Text for analysis.
====

Battlefield: Bad Company 2
Post-modern warfare.
Everyone loves a fat, juicy rivalry. Pepsi or Coke? Beatles or Stones? SEGA or Nintendo? These simple, binary pop-culture choices prompt endless arguments about which is best, but also help us define who we are and who we stand with. Now here comes EA's Swedish studio, DICE, making no secret of the fact that it wants to add another choice to that list: Bad Company 2 or Modern Warfare 2?
The first Battlefield: Bad Company game was an entertaining blast, with its crudely destructible environments and snot-nosed cast of irascible characters blagging dodgy gold in the middle of a war-zone. Boisterous and exciting, like an affectionate pit-bull, it still felt tentative, timid even at times. This was DICE feeling its way back into a console shooter market that had changed beyond all recognition since they last ventured into the land of the joypad with 2005's Battlefield: Modern Combat.
Bad Company 2, however, is an open challenge to the market leader, Activision's blockbuster behemoth. So let me pin my flag to the mast right from the start. This is the superior game.
It's not just the occasional overt jibe at the competition's expense - though one cut-scene pokes fun at elite special forces who use "pussy-ass heartbeat detectors", while another vocal aside insists "snowmobiles are for sissies" as quad bikes roar along a narrow jungle path. The overall structure of the game echoes that of Infinity Ward's cash-cow while being smarter and deeper in almost every aspect. This is a game that nicks Call of Duty's party dress, and looks better in it.

====

Activity list.
A. According to the Bad Company 2 review, in what year did DICE release Battlefield: Modern Combat?
B. Rewrite the part of the Bad Company 2 review that opens with the words containing "Bad Company 2, however, is" and closes with "the superior game.", changing "superior" to "better".
C. Continue the Bad Company 2 review from where it stops.
The lines after this review come from a separate source.

====

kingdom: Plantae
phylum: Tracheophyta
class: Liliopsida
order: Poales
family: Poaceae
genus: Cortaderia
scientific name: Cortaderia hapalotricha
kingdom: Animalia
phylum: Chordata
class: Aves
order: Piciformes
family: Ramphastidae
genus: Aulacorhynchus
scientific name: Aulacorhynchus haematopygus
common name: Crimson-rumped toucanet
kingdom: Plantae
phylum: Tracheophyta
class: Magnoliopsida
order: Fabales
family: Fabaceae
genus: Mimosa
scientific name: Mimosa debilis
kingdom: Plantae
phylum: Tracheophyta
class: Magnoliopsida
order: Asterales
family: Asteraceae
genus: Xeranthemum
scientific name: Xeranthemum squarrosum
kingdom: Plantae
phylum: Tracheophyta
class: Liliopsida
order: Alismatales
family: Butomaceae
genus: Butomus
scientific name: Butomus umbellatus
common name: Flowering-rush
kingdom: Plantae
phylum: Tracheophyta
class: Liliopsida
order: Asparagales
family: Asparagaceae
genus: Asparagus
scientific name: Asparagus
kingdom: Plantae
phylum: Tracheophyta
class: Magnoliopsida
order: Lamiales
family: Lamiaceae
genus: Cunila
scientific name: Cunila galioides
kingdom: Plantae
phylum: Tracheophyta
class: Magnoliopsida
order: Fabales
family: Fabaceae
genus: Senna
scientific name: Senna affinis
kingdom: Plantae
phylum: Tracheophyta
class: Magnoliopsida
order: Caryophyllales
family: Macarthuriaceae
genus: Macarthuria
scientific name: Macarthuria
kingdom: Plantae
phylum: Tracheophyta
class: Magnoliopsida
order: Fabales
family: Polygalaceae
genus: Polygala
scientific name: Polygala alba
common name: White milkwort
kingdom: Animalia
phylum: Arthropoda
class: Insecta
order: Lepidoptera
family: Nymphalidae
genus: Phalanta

====

Task results.
A. 2005

B.
Bad Company 2, however, is an open challenge to the market leader, Activision's blockbuster behemoth. So let me pin my flag to the mast right from the start. This is the better game.

C.
This is evident from the start of the single-player campaign, which opens proceedings with a tense and lengthy prologue mission set in 1944. This establishes the over-arching threat of the game - a secret and devastating Japanese weapon - and also acts as a nice bridge between the original Battlefield games and this brasher, hi-tech version. The pace is immediate and intense, packing in short bursts of exposition and in-game cut-scene material with frantic running gun battles. It ends ominously, and establishes the saurian foghorn sound of the scalar weapon as something to make your blood run cold. As an opening salvo, it's memorable and effective.
We then cut to Bravo Company in the present day, and the game hits the ground running. While on a routine mission, our quartet of salty, cynical soldiers stumble across something connected to the doomsday device. Clearly, it's about to fall into the wrong hands and Bad Company is swiftly drafted into the world of black ops to track down and retrieve the device before it can be used to aid Russia in invading US soil.
The improvements over the previous game are immediately evident. For one, the story and dialogue are nigh-on perfect. Not only does writer David Goldfarb manage to spin a yarn that hops all over the planet while remaining coherent, he also peppers every dialogue scene with the sort of quotable banter that will thrill any fan of vintage action movies. Unlike Modern Warfare 2's disjointed compilation of set-pieces, Bad Company 2 plays like a whip-smart Shane Black script from the late eighties. The razor-sharp quips are delivered with some superb voice acting and subtle deadpan animation, and the result is a game that will have you laughing out loud even as you're gripping the joypad for dear life.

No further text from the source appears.